Language is an important tool for people to communicate and obtain information. With the development of society, it has become a reality for machines to understand human language. We know that when sound is transmitted to people’s ears through the media, the brain will process the voice and form its own understanding, and then respond with language or action. So how do computers understand human language? This depends on the important technology of human-computer interaction speech recognition technology.
Speech recognition technology is to let the machine turn the speech signal into the corresponding text or command. The language communication between people will cause poor information communication because of the differences in the background, education level and experience range of both sides, which makes it more complex for the machine to accurately recognize and understand the voice. Machine recognition speech needs to deal with different voice, different speed, different content and different environment. Speech signal has the characteristics of variability, dynamic, instantaneous and continuity, which are the constraints of the development of speech recognition.
In the 1950s, Audry system developed by at & T Bell laboratory is the first speech recognition system in the world that can recognize 10 English numbers. At the end of 1980s, speech recognition research made a major breakthrough, which solved the three obstacles of large vocabulary, continuous speech and non-specific person. For the first time, these three characteristics were integrated into one system. The more representative is the Sphinx system developed by Carnegie Mellon University. In the early 1990s, major companies have spent a lot of money on the practical research of speech recognition system.
The current speech recognition technology mainly includes feature parameter extraction technology, pattern matching and model training technology. Feature extraction technology is a technology to extract the useful feature parameter information from all the information. Through analysis and processing, the redundant information is deleted and the key information is left. Pattern matching is to get the best match between an unknown pattern and a model in the model base according to certain criteria. Model training is to obtain the model parameters from a large number of known patterns according to certain criteria.
With the development of speech recognition technology, the recognition accuracy has reached a very high level. Especially for small and medium vocabulary, the recognition accuracy of speaker independent speech recognition system is more than 98%, while for speaker specific speech recognition system, the recognition accuracy is higher. Nowadays, the accuracy of speech recognition has been able to meet the needs of people’s daily applications. Many mobile phones, smart speakers and computers have speech recognition function, which is very convenient.

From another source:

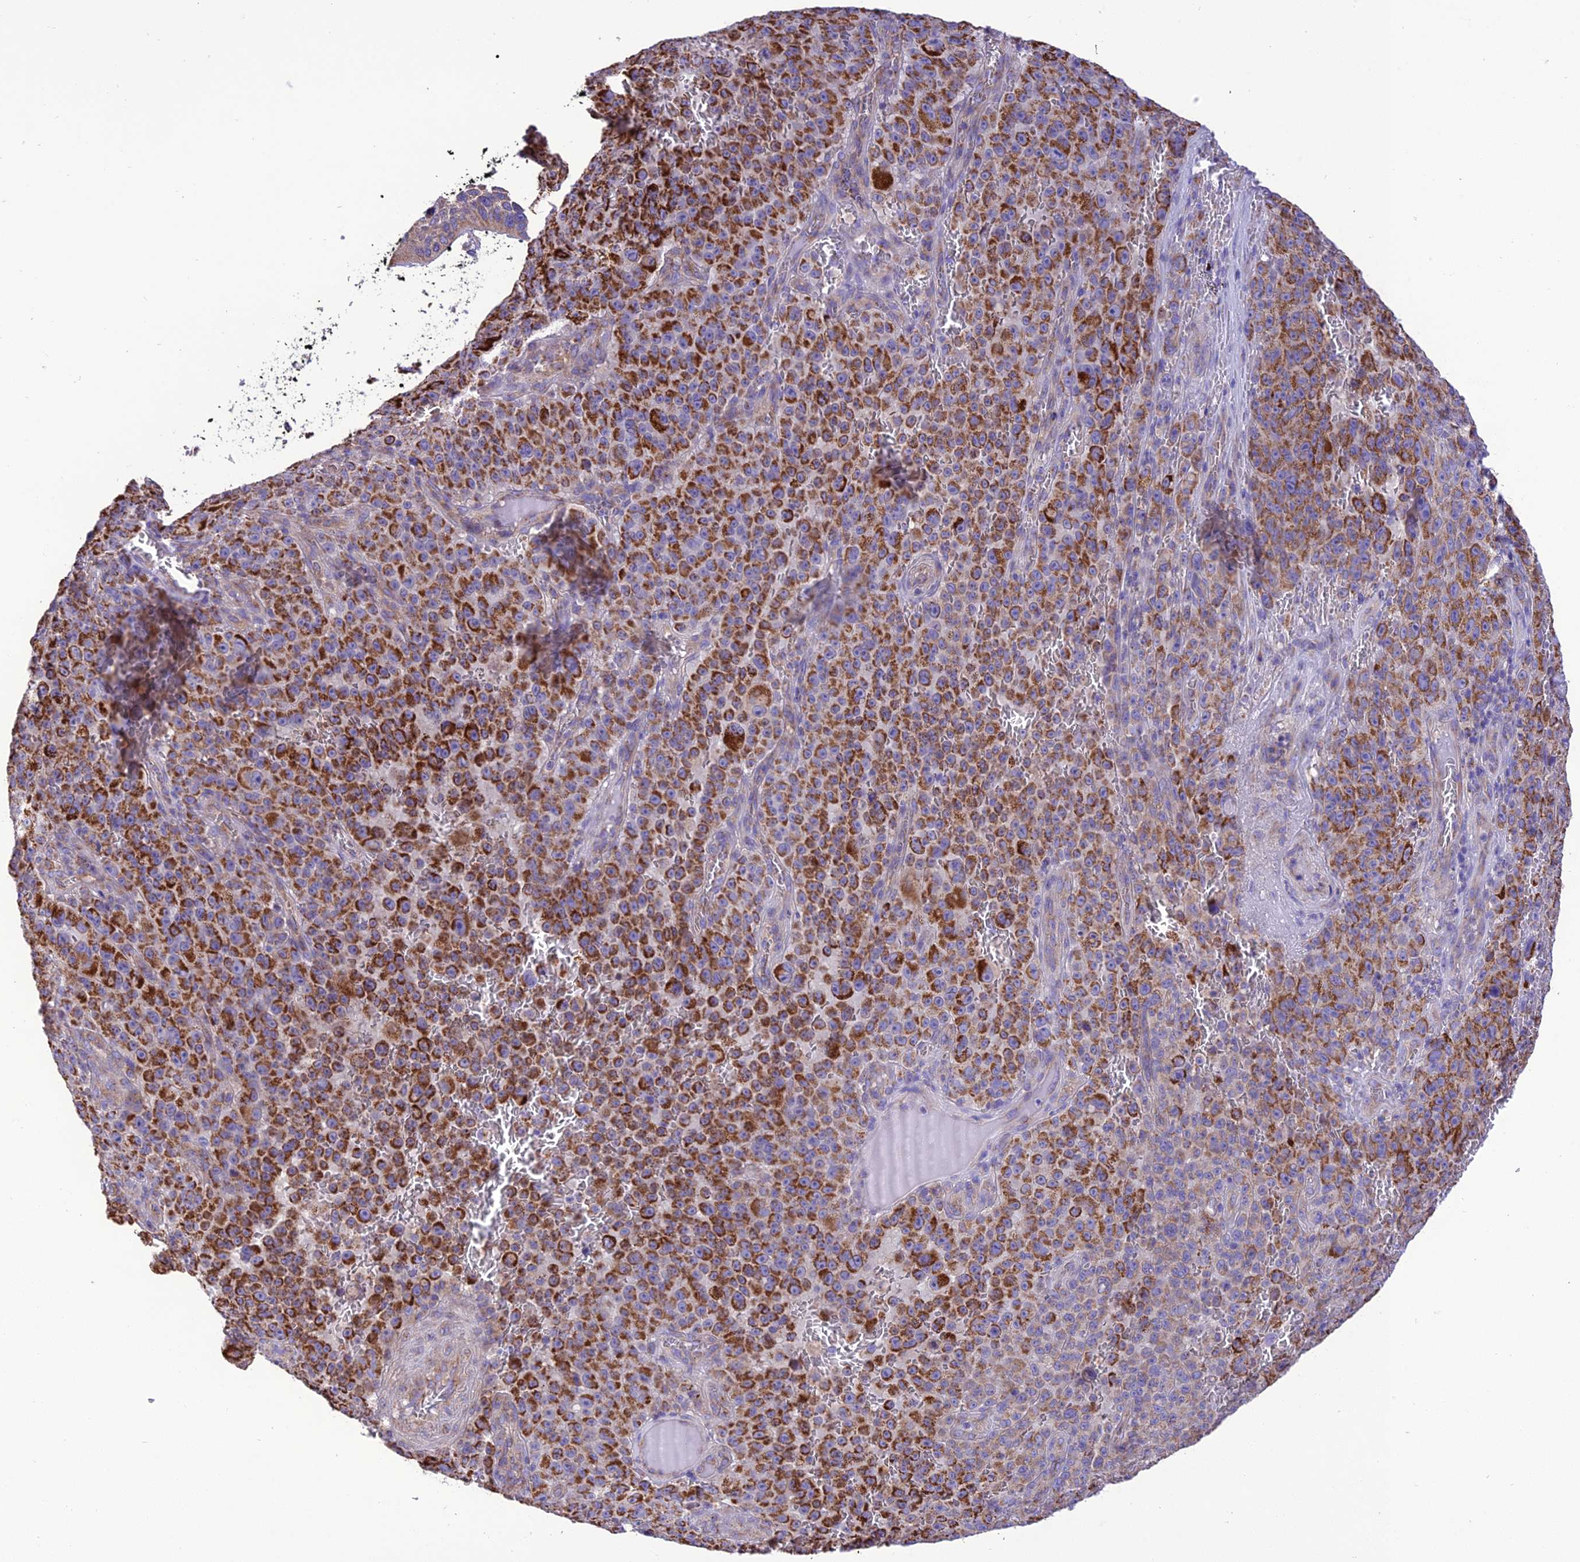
{"staining": {"intensity": "moderate", "quantity": ">75%", "location": "cytoplasmic/membranous"}, "tissue": "melanoma", "cell_type": "Tumor cells", "image_type": "cancer", "snomed": [{"axis": "morphology", "description": "Malignant melanoma, NOS"}, {"axis": "topography", "description": "Skin"}], "caption": "Malignant melanoma stained with a protein marker exhibits moderate staining in tumor cells.", "gene": "MAP3K12", "patient": {"sex": "female", "age": 82}}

According to the current development trend of speech recognition technology, can barrier free conversation between human and robot be realized in the future, just like the scene seen in science and technology movies? Although speech recognition research institutions have spent decades to study how to achieve “human equivalence” of speech recognition accuracy, it is still unable to reach a high level in some aspects, such as speech recognition of distant microphone, dialect recognition or speech recognition of less used language in noisy environment.
The development of speech recognition technology provides convenience for people’s work and life. Many tedious steps can be completed by one voice instruction. Now smart home is in the early stage of development, but relying on speech recognition technology has been able to build a complete set of smart home system. In the future, speech recognition technology will show more possibilities in all aspects.